Problems with the Implementation

The solution provided by the pseudoinverse Jacobian method is very local in nature. That is, for large movements of the goal, the method produces incorrect joint velocities and sends the chain drifting away from the correct orientation. This requires some dynamic fine tuning of the acceptable distance from one iteration to the next. The current implementation is rather fragile in this respect with hard coded thresholds for acceptable tracking errors. Klein and Huang[20] describe how pseudoinverse control can lead to undesired arm configurations.

One of the problems not addressed by this implementation is the simultaneous input of both position and orientation goals for an iteration of the algorithm. Since the mouse is a 2D input device, true 3D orientation information cannot be provided to the inverse kinematics algorithm. The end effector orientation does not change during the manipulation of the chain. The algorithm must then work only with changes in position. The orientation of the end effector can only be changed in a later step by rotating about its axes using forward kinematics. Badler overcame this difficulty with a three-dimensional input device that simultaneously reported its Cartesian position and its orientation[ 8].

If the animator program were extended to include keyframe animation as originally intended, then the end effector rotational velocities could be determined by comparing the rotations in two successive key frames. That would mean that end effector rotations could be included in the inverse kinematics computation[5].
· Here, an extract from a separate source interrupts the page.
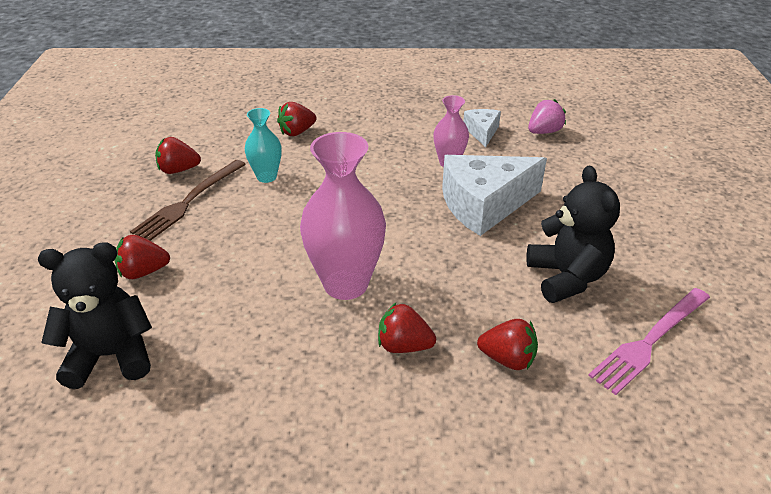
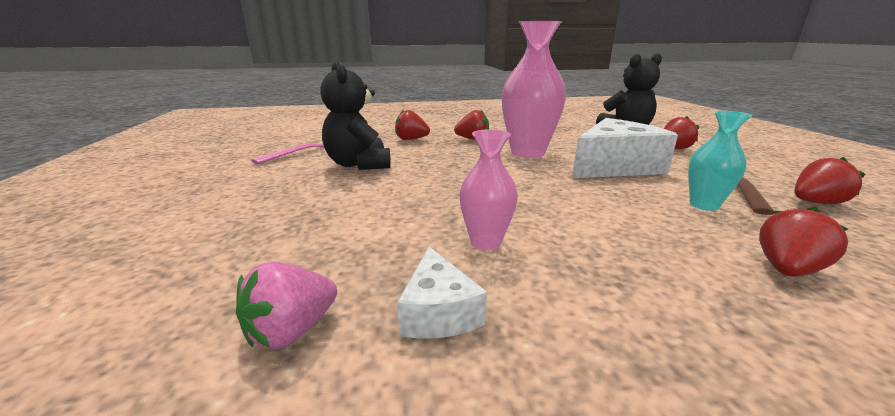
camera: 170 degrees right, 15 degrees down
white cheese [442,155,547,236] -> white cheese moved to [572,118,678,178]

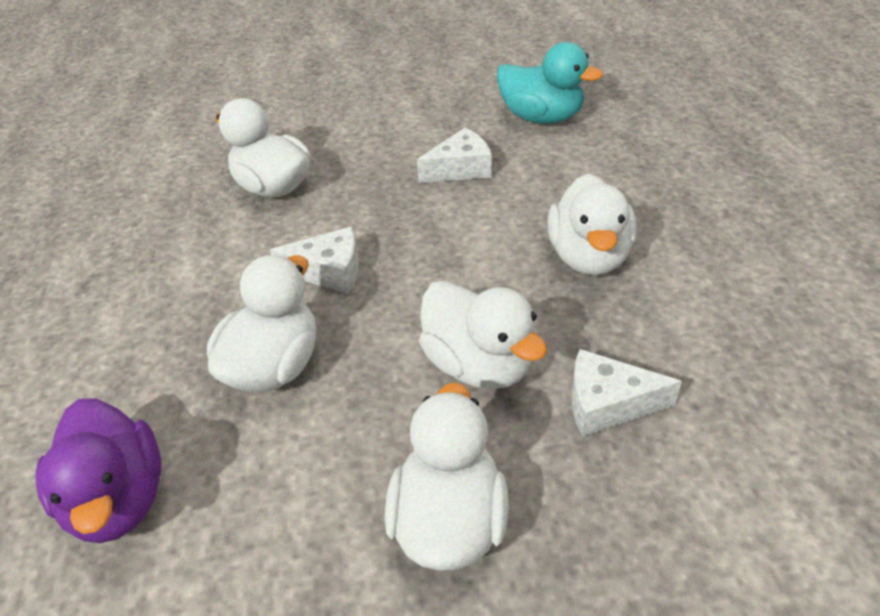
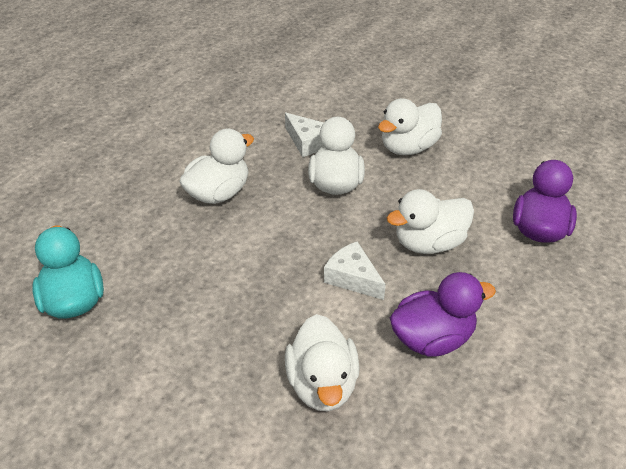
camera: 140 degrees left, 0 degrees up
white cheese [417,128,492,183] -> none
none -> purple duck [390,272,496,357]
An addition to the implementation could be an emphasis function as outlined by Whitney[5]. Using this function, the relative contributions of each joint's rotations to the end effector position can be controlled. Such control could be provided to the user as a parameter associated with each degree of freedom which would allow finer control of the chain during manipulation.

The implementation suffers from instabilities around singularities in the joint configurations. The current implementation allows singular Jacobians to exist this causes the occasional very high joint velocity. A damped least squares approach as outlined in Watt [ 22]could reduce this problem.